Dupilumab-Associated Ocular Surface Disease: An In Vivo Confocal Microscopy Study
Published 2022 - 40th Congress of the ESCRS
Reference: PO072 | Type: Free paper | DOI: 10.82333/gdas-jc21
Authors: Federica Serino* 1 , Michela Cennamo 1 , Eleonora Favuzza 1 , Valeria Dattilo 1 , Rita Mencucci 1
1Eye Clinic,AOU Careggi,Florence,Italy
Purpose
Dupilumab, trade name Dupixent (Regeneron & Sanofi, USA), is a monoclonal antibody that acts as an interleukin-4 (IL4) receptor antagonist, blocking the signaling of IL4 and IL13, and consequently the expression of Th2 cytokines which are primarily involved in allergic disorders.
The experience about its use into clinical practice is therefore recent.
However, since its introduction, it became clear that Dupilumab is related to many ocular side effects, ranging from mild ocular surface disorders to severe inflammation requiring discontinuation of the therapy.

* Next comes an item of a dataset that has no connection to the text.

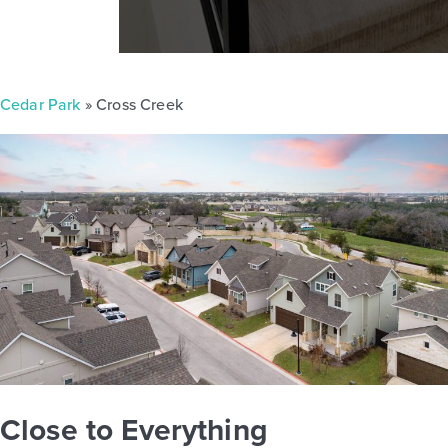
Cedar Park
» Cross Creek
Close to Everything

The purpose of this paper is to describe the alterations of ocular surface microstructure of these patients using noninvasive imaging, and the implications into clinical practice.
Setting
Eye Clinic, AOU Careggi, University of Florence, Florence, Italy
Methods
This is a monocentric observational study on 40 eyes of 20 patients affected by atopic dermatitis and treated with Dupilumab for at least 3 months (subcutaneous administration at 300 mg every 2 weeks). All patients underwent a complete clinical assessment, break up time test (BUT) and Schirmer test. In vivo images of the conjunctiva, cornea and meibomian glands have been acquired by confocal microscopy (Heidelberg Retina Tomograph II / Rostock Cornea Module - Heidelberg Engineering GmbH, Heidelberg, Germany). Meibomian glands, noninvasive break up time test and tear meniscus height have been investigated using OCULUS Keratograph (Oculus GmbH, Wetzlar, Germany).
Results
The study included twenty patients with ages between 18 and 35 years. Three patients (15%) presented with symptoms and signs of meibomian glands dysfunction, conjunctival hyperemia, and superficial punctate keratopathy. 32 eyes (80%) had tear film instability: TBUT was < 10 sec. A Schirmer I test < 10 mm occurred in 24 eyes (60%), with a mean of 7 mm. At the in vivo confocal microscopy evaluation, the eyes of symptomatic patients showed a significantly higher density of conjunctival and anterior corneal stroma inflammatory infiltrates, but a decrease of the goblet cell population in the conjunctival epithelium. Meibography of both eyelids showed severely distorted anatomy. The mean was 6.1 sec for non- invasive keratograph TBUT.
Conclusions
The use of Dupilumab is raising, but a mild to severe conjunctivitis is a common side effect. The exact pathogenesis is still uncertain, but it seems clear that it’s a new entity. It has been previously reported the role of IL-13 on globet cell proliferation, differentiation, and expression of mucin and immunomodulatory genes. Our results confirm the primary involvement of the meibomian glands and globet cell population in the Dupilumab-induced conjunctivitis.